José Pacheco também falou sobre a proibição do uso dos celulares em sala de aula. Para ele, a proibição não resolve, mas sim o uso correto do aparelho pelos estudantes.

“Quando o aprendiz está pronto, o mestre surge e acontece a divina aprendizagem do significado. É isto. Desde que eu consiga fazer, no mais simples momento de diálogo, esta aula, eu estou a contribuir para a melhoria. Façamos a nossa parte. Por que é que na ponte as crianças, os jovens adultos querem aprender, estão a aprender e aprendem tudo o que é preciso? É a melhor escola no meu país. Por que é que a ponte que não faz prova é a melhor nas provas nacionais?”, instigou o educador. 

O evento gratuito acontece nesta segunda (28), às 14h, no Cieac. O auditório deve receber 200 pessoas, mas quem tiver interesse pode ir até o local.

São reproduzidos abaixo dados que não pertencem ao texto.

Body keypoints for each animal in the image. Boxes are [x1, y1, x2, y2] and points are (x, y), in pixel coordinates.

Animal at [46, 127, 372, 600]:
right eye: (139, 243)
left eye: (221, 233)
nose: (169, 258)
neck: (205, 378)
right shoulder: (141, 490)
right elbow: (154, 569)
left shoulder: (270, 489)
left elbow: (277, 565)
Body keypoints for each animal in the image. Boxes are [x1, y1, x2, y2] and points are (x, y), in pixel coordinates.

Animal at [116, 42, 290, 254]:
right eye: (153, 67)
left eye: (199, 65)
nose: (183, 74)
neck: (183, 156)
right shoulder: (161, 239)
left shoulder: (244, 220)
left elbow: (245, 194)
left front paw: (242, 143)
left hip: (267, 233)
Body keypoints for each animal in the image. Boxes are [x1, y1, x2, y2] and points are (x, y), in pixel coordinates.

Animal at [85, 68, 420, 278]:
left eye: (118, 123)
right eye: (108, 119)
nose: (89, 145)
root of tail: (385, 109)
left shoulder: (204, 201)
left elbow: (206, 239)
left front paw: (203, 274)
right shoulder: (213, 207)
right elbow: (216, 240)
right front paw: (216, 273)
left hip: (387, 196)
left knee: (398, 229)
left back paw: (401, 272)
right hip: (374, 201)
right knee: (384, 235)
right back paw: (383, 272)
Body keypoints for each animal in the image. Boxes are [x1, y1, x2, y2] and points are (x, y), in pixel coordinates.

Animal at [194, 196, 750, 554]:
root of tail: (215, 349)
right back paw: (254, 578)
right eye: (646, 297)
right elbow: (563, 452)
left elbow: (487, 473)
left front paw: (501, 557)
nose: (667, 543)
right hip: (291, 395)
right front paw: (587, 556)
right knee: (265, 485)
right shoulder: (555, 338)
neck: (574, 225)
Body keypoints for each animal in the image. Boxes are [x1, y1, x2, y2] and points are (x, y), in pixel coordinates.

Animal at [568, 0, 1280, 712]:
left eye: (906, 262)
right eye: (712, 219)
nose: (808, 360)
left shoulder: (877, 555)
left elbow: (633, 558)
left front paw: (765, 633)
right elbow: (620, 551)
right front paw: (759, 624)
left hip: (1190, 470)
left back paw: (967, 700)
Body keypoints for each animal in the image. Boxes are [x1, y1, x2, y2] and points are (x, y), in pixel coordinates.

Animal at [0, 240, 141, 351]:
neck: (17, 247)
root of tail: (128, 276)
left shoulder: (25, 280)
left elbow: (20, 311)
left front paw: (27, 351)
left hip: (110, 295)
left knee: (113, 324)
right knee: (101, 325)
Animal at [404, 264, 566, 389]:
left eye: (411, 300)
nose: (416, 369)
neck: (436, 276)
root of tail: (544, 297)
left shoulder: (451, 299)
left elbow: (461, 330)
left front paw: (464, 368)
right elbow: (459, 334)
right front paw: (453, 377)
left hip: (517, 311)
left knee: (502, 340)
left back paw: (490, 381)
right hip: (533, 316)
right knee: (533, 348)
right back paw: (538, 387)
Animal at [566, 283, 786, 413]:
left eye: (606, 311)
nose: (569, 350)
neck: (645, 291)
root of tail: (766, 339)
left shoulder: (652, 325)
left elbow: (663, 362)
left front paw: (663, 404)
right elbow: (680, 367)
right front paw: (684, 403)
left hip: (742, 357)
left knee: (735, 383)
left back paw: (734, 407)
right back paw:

As vagas estão sujeitas à lotação. 

O encontro foi organizado por Sidinea Pedreira, professora do Colégio Estadual de Tempo Integral Kleber Pacheco (CEKP), em Salvador, e líder do movimento Mulheres Movem Feira; Carl Lima, vice-diretor do Colégio Estadual de Tempo Integral de Feira de Santana (Cetifs); Gutemberg Oldack, professor do Cieac e José Barreto Jr., pedagogo e jornalista atuante na Escola João Paulo I (JPI).